▸ **WORK REQUIRED**: Report, as a bare number, how many lines of the entries below contain "root".

──────── SOURCE MATERIAL

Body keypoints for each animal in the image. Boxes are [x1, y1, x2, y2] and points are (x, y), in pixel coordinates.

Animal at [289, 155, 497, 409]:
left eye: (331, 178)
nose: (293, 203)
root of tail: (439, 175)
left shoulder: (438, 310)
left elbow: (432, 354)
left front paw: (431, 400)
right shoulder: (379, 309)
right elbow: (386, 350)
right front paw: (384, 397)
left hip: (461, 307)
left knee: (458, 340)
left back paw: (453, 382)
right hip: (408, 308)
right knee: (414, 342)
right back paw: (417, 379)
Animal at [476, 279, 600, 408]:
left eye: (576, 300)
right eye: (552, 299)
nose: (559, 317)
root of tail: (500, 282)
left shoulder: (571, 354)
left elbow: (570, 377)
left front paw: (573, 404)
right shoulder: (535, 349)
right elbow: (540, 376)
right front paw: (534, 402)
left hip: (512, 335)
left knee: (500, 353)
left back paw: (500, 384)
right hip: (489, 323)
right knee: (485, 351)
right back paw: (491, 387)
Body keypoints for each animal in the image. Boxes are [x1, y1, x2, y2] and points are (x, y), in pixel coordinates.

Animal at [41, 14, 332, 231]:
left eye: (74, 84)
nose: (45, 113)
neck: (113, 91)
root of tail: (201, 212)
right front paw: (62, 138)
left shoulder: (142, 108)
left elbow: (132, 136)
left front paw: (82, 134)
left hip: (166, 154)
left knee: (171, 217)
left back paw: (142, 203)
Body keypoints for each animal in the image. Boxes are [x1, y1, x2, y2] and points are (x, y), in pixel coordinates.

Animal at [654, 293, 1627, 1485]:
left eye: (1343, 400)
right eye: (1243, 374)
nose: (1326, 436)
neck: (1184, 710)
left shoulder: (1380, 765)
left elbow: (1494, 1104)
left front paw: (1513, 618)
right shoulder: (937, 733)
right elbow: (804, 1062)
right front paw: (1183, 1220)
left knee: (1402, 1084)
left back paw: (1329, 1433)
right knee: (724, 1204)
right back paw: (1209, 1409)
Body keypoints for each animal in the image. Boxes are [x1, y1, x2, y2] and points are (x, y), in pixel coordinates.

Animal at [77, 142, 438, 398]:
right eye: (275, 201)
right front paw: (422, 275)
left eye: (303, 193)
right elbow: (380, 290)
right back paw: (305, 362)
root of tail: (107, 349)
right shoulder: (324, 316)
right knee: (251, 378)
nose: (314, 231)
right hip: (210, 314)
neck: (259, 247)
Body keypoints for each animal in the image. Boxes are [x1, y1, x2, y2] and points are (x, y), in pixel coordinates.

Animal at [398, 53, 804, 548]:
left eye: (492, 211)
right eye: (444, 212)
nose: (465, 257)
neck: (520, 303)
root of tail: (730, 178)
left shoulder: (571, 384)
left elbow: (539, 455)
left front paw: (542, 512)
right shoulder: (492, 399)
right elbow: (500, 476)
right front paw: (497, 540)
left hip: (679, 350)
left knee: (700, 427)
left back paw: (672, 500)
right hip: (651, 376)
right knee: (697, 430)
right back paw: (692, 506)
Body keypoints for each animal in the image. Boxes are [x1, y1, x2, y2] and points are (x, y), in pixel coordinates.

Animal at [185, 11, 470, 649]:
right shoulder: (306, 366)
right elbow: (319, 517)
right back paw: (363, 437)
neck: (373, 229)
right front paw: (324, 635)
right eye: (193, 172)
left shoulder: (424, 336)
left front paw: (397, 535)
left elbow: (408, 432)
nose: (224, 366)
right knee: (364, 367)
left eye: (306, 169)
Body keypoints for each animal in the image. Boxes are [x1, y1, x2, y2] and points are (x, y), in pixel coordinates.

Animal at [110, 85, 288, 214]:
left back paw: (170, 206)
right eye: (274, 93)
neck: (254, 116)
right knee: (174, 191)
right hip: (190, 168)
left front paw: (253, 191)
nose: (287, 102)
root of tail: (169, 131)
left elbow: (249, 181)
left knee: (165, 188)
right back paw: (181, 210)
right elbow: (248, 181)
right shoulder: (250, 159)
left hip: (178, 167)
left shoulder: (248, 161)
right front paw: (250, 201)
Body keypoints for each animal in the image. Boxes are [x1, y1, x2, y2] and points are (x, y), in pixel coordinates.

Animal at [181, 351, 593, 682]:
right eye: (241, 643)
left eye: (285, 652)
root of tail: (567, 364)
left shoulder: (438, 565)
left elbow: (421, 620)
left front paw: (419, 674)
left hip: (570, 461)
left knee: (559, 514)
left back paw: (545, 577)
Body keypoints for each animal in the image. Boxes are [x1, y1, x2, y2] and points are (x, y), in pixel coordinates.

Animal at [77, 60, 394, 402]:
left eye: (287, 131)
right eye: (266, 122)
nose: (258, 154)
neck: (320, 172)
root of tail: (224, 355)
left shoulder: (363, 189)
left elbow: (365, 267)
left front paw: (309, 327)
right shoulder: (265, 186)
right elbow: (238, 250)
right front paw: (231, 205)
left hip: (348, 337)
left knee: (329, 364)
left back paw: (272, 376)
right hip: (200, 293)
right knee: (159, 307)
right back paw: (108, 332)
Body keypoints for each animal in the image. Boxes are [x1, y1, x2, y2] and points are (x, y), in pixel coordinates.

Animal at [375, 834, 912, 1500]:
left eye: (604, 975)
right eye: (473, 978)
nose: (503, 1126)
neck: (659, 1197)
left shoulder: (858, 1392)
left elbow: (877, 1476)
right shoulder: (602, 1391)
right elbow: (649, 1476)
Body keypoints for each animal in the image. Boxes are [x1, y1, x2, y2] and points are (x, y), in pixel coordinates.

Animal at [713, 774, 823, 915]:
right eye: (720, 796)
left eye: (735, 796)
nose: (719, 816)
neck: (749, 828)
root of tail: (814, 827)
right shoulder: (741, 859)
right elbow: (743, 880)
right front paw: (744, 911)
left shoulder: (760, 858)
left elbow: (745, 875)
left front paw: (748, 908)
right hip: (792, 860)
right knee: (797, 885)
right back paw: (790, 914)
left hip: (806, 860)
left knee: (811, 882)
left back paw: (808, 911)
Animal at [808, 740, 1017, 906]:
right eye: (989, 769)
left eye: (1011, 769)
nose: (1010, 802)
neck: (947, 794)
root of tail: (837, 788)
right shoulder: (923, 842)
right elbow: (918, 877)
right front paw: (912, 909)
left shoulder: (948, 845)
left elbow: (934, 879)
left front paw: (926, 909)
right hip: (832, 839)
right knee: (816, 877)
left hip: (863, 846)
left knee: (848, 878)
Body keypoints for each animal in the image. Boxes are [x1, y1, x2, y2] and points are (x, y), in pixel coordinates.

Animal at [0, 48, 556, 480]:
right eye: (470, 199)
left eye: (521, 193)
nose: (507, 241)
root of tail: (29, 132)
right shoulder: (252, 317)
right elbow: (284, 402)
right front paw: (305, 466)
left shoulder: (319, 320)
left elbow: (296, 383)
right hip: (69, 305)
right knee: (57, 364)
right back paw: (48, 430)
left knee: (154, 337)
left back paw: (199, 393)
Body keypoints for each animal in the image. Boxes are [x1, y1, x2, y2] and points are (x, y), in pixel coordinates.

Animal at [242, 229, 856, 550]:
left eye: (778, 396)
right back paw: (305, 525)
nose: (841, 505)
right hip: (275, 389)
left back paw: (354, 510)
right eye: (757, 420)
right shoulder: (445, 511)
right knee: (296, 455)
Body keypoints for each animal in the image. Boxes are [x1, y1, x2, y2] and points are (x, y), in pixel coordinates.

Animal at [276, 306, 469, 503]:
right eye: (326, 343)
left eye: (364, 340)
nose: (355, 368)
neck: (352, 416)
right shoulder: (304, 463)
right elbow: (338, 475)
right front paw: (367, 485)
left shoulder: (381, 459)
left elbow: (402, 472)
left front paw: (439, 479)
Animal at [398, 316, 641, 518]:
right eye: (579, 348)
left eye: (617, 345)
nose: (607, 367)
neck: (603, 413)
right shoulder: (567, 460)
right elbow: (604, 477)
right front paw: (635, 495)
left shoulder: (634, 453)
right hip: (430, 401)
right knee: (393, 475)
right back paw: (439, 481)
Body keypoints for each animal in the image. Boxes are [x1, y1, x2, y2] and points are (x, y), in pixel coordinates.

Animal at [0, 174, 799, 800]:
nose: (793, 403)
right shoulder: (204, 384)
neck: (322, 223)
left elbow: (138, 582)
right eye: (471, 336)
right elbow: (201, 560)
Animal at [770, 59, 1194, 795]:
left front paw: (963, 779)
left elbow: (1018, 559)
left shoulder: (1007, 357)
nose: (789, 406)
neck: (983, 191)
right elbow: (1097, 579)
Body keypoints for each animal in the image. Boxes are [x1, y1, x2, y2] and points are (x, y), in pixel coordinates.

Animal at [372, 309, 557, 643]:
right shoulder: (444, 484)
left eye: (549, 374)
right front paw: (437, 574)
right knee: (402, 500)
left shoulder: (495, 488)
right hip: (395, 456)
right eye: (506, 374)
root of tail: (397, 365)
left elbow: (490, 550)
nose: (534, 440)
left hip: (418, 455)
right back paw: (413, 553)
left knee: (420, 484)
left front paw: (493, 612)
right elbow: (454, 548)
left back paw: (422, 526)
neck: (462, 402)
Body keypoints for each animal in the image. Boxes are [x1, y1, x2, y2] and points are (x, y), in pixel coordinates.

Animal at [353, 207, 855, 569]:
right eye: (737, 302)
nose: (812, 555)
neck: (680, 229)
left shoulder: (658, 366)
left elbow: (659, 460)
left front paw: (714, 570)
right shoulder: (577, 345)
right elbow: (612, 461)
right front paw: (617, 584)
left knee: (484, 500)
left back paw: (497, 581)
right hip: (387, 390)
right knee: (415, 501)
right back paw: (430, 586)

────────────────

▸ **FINAL ANSWER**: 12